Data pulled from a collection

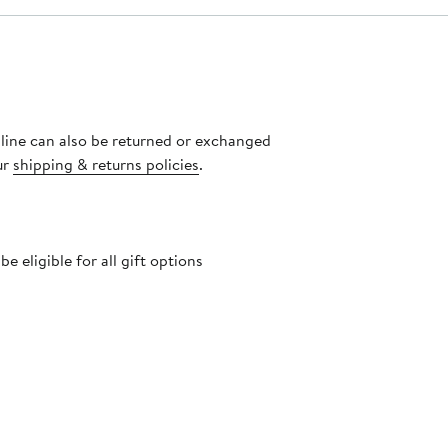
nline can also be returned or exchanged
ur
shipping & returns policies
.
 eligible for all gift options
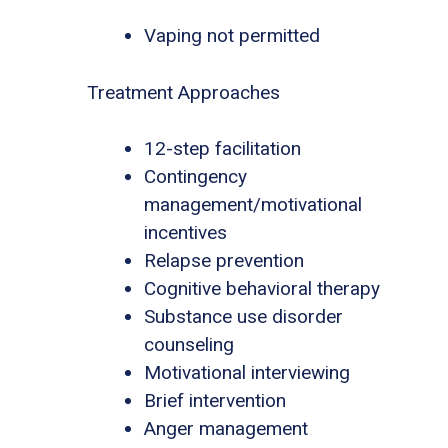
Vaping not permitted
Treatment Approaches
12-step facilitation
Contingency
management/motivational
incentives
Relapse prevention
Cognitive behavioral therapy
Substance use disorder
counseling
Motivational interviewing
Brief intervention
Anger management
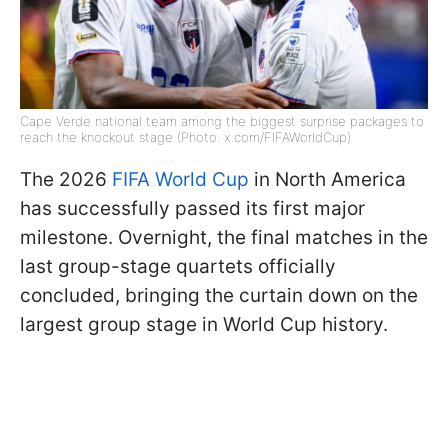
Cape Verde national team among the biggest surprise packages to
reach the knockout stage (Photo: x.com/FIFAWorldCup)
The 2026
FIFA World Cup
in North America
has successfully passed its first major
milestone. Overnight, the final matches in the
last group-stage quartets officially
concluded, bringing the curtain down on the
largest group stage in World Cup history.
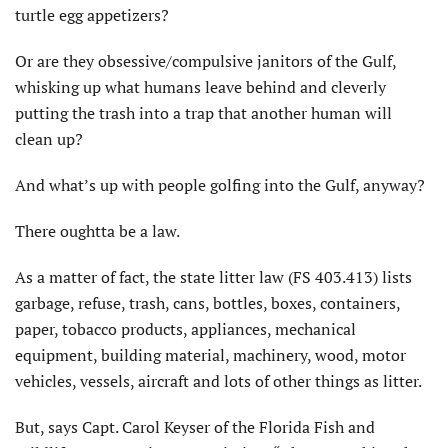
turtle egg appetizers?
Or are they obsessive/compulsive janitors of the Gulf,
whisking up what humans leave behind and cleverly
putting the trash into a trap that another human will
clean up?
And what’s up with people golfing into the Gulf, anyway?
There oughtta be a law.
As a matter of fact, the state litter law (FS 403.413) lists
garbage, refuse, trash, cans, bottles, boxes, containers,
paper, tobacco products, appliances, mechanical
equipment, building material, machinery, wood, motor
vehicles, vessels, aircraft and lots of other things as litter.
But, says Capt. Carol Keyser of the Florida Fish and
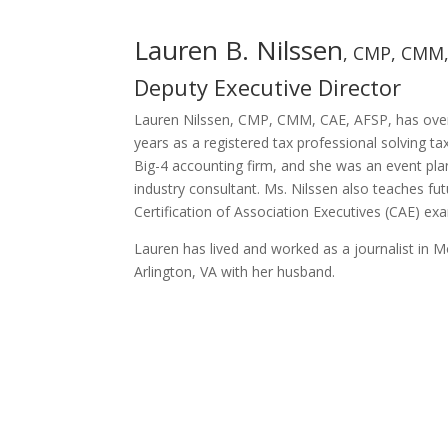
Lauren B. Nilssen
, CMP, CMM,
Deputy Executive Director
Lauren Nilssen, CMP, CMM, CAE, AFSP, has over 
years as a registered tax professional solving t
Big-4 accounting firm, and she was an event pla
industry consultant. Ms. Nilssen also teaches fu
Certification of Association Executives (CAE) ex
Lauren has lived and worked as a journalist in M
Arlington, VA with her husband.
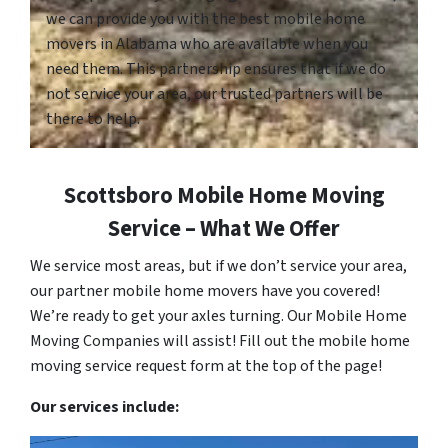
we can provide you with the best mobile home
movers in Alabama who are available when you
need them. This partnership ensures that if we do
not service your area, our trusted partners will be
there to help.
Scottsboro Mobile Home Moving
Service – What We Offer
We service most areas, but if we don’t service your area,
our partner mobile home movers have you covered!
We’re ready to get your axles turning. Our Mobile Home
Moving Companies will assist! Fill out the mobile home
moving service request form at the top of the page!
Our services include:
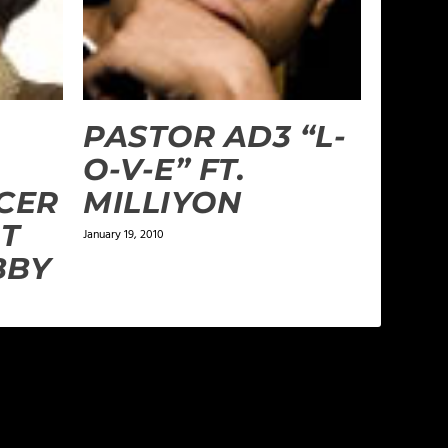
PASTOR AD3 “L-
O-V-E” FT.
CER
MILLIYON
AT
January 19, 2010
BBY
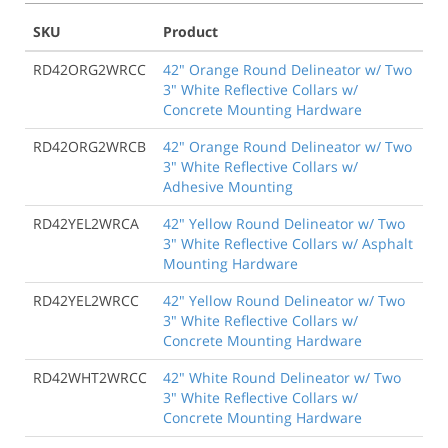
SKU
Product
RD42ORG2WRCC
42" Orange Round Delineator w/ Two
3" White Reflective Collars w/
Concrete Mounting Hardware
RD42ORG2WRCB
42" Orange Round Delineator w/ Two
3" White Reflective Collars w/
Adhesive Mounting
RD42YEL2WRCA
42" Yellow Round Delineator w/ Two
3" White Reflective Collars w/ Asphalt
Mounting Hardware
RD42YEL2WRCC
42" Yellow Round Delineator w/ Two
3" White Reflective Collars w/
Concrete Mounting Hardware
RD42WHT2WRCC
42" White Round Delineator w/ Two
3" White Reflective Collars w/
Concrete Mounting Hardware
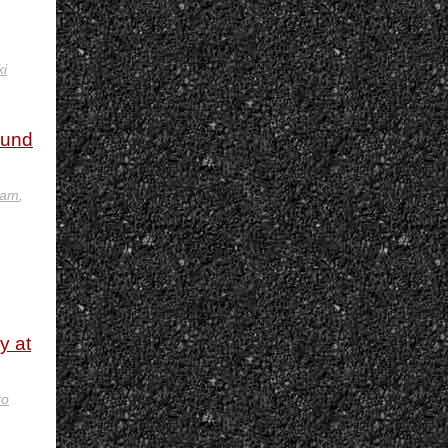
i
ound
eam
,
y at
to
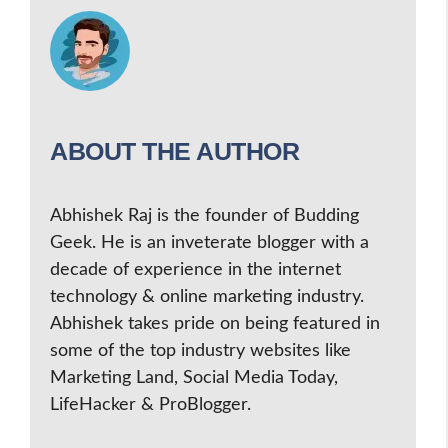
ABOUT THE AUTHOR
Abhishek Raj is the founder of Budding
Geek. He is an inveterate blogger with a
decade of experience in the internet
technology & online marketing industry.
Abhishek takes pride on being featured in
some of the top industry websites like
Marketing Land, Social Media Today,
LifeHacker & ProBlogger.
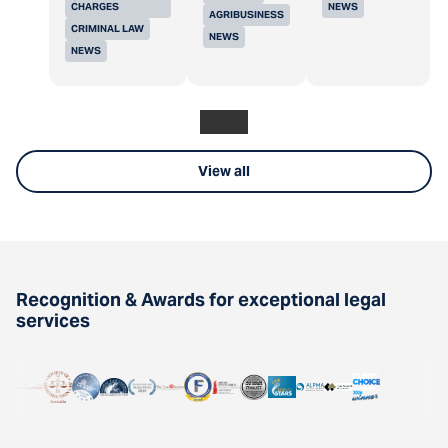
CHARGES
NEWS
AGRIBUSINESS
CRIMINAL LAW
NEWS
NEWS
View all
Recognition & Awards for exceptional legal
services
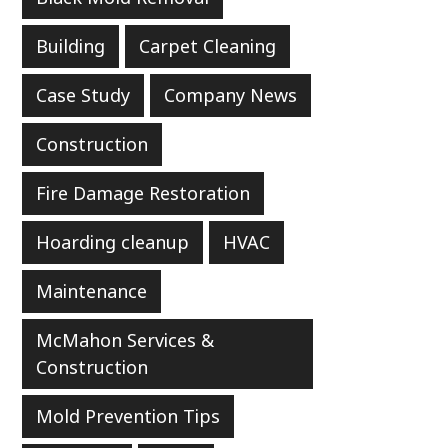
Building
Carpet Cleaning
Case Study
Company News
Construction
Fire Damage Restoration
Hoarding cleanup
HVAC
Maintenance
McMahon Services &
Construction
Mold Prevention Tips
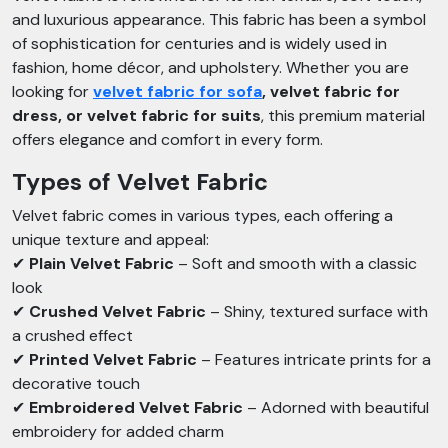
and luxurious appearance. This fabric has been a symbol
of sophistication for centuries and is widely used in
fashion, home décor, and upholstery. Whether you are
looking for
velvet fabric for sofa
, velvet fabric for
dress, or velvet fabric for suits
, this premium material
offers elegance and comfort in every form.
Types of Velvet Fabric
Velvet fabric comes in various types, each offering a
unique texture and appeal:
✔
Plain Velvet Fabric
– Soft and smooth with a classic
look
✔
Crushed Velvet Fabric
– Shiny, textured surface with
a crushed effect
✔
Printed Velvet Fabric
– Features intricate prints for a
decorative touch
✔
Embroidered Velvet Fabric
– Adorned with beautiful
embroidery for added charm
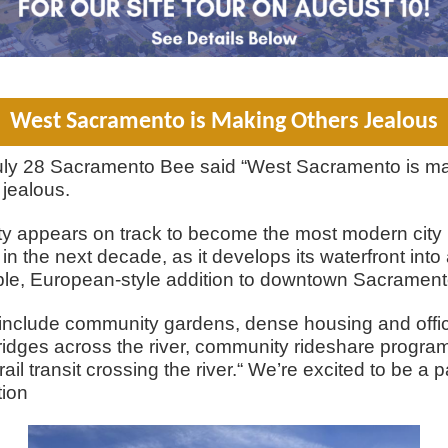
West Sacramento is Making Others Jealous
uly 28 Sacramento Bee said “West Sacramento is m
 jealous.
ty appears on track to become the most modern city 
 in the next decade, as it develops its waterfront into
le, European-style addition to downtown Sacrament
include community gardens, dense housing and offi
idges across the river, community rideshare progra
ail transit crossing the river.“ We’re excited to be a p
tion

- [Required action]: Locate each line in the data above that contains the word "into". Copy those lines.

- [Result]:
putting the trash into a trap that another human will
And what’s up with people golfing into the Gulf, anyway?
 in the next decade, as it develops its waterfront into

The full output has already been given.